We hope that you have a great experience living on campus, but we understand that there may be times where you and your roommate(s) don’t get along.
Roommate conflicts are a natural part of learning how to live with someone and sharing space. When conflicts happen, we first want the roommates to try and resolve the conflict on their own. If this is unable to happen, residents can get Residential Life staff involved to help mediate the disagreement.
The things that Residential Life considers when addressing conflict are outlined below. Part of this process can be done without the help of Residential Life. If you are having problems, try these steps first, or get in touch with your RA to help work through the conflict.

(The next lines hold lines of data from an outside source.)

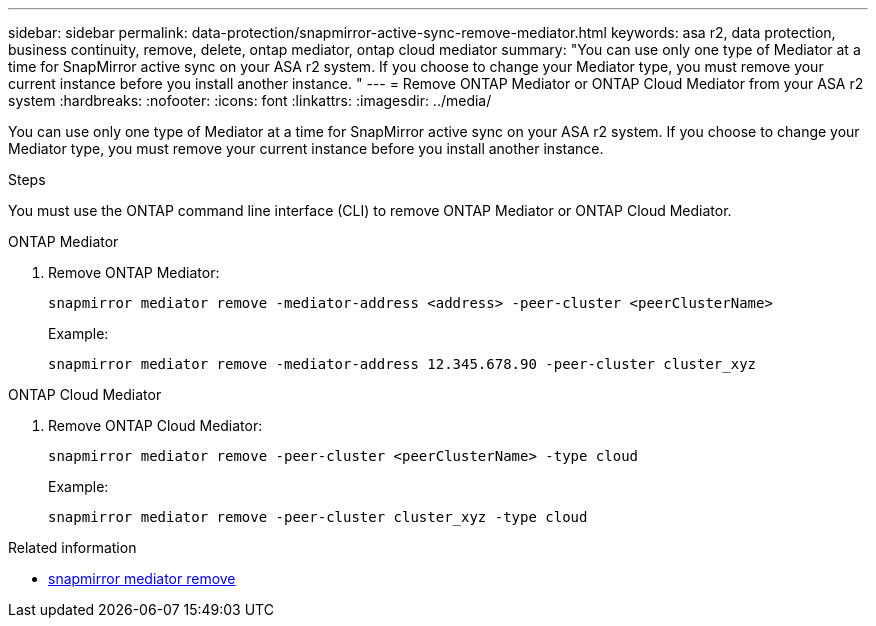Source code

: ---
sidebar: sidebar
permalink: data-protection/snapmirror-active-sync-remove-mediator.html
keywords: asa r2, data protection, business continuity, remove, delete, ontap mediator, ontap cloud mediator
summary: "You can use only one type of Mediator at a time for SnapMirror active sync on your ASA r2 system.  If you choose to change your Mediator type, you must remove your current instance before you install another instance. "
---
= Remove ONTAP Mediator or ONTAP Cloud Mediator from your ASA r2 system
:hardbreaks:
:nofooter:
:icons: font
:linkattrs:
:imagesdir: ../media/

[.lead]
You can use only one type of Mediator at a time for SnapMirror active sync on your ASA r2 system.  If you choose to change your Mediator type, you must remove your current instance before you install another instance. 

.Steps
You must use the ONTAP command line interface (CLI) to remove ONTAP Mediator or ONTAP Cloud Mediator.

[role="tabbed-block"]
====

.ONTAP Mediator
--
. Remove ONTAP Mediator:
+
`snapmirror mediator remove -mediator-address <address> -peer-cluster <peerClusterName>`
+
Example:
+
----
snapmirror mediator remove -mediator-address 12.345.678.90 -peer-cluster cluster_xyz
----
--

.ONTAP Cloud Mediator
--

. Remove ONTAP Cloud Mediator:
+
`snapmirror mediator remove -peer-cluster <peerClusterName> -type cloud`
+
Example:
+
----
snapmirror mediator remove -peer-cluster cluster_xyz -type cloud
----
--
====


.Related information
* link:https://docs.netapp.com/us-en/ontap-cli/snapmirror-mediator-remove.html[snapmirror mediator remove^]

// 2025 Sept 04, ONTAPDOC-3156
// 2025-July-1, ONTAPDOC-2763
// 2025 June 21, ONTAPDOC-2960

- Refer to your Roommate and Community Agreements
- Setting clear expectations of how roommates communicate with each other, respect personal belongings and use physical space is critical to preventing roommate conflicts. To help foster setting these expectations, all roommates fill out a roommate agreement at the beginning of the year. Your RA reviewed this with you and Residential Life has it on file. Look back at this agreement. Is the cause of this conflict addressed in these agreements? Do you need to add something to this agreement? Do you need to refine the agreement now that you've been living with each other for a while?
- Talk to each other
- Communication is key in any conflict. Most conflicts result from not communicating enough or clearly with each other. This means that you should have an honest face-to-face conversation (not via electronic communication). If/when you talk to your RA or RD/RLC about this, one of the first questions that they will likely ask is whether or not you and your roommate have talked about this. If you have, we'll go from there. If you haven't, we will talk about how to prepare or be involved in that initial conversation.
- Talk to your RA
- RAs are a great resource if you are find yourself in this situation. They can help you talk through a plan for communicating so you feel prepared to have a conversation with your roommate(s). Or, your RA will sit down with everything involved to facilitate a conversation covering what the issues are, how to compromise and how to live well together moving forward.
- Talk to your RD/RLC
- If you and your roommate are still having issues after meeting with your RA, reach out to your RLC, RD or NC and ask for assistance in mediating the conflict. Recognize, however, that it may be a couple of days before you can schedule a meeting with this person.
- Change rooms (if necessary)
- Our goal is that through this process, we can work through the conflicts and learn to respect each other on a deeper level by accommodating for each member involved in the conflict. However, if through this process we still are not able to work through the conflicts, then your RD/RLC can help you find a different rooming situation that is (hopefully) better for everyone involved.
Who is your RD/RLC?
Your RD/RLC is the professional staff member that lives in your community and oversees its day-to-day functions. If you live in a cottage or apartment, this position is the assistant director of residential life and education.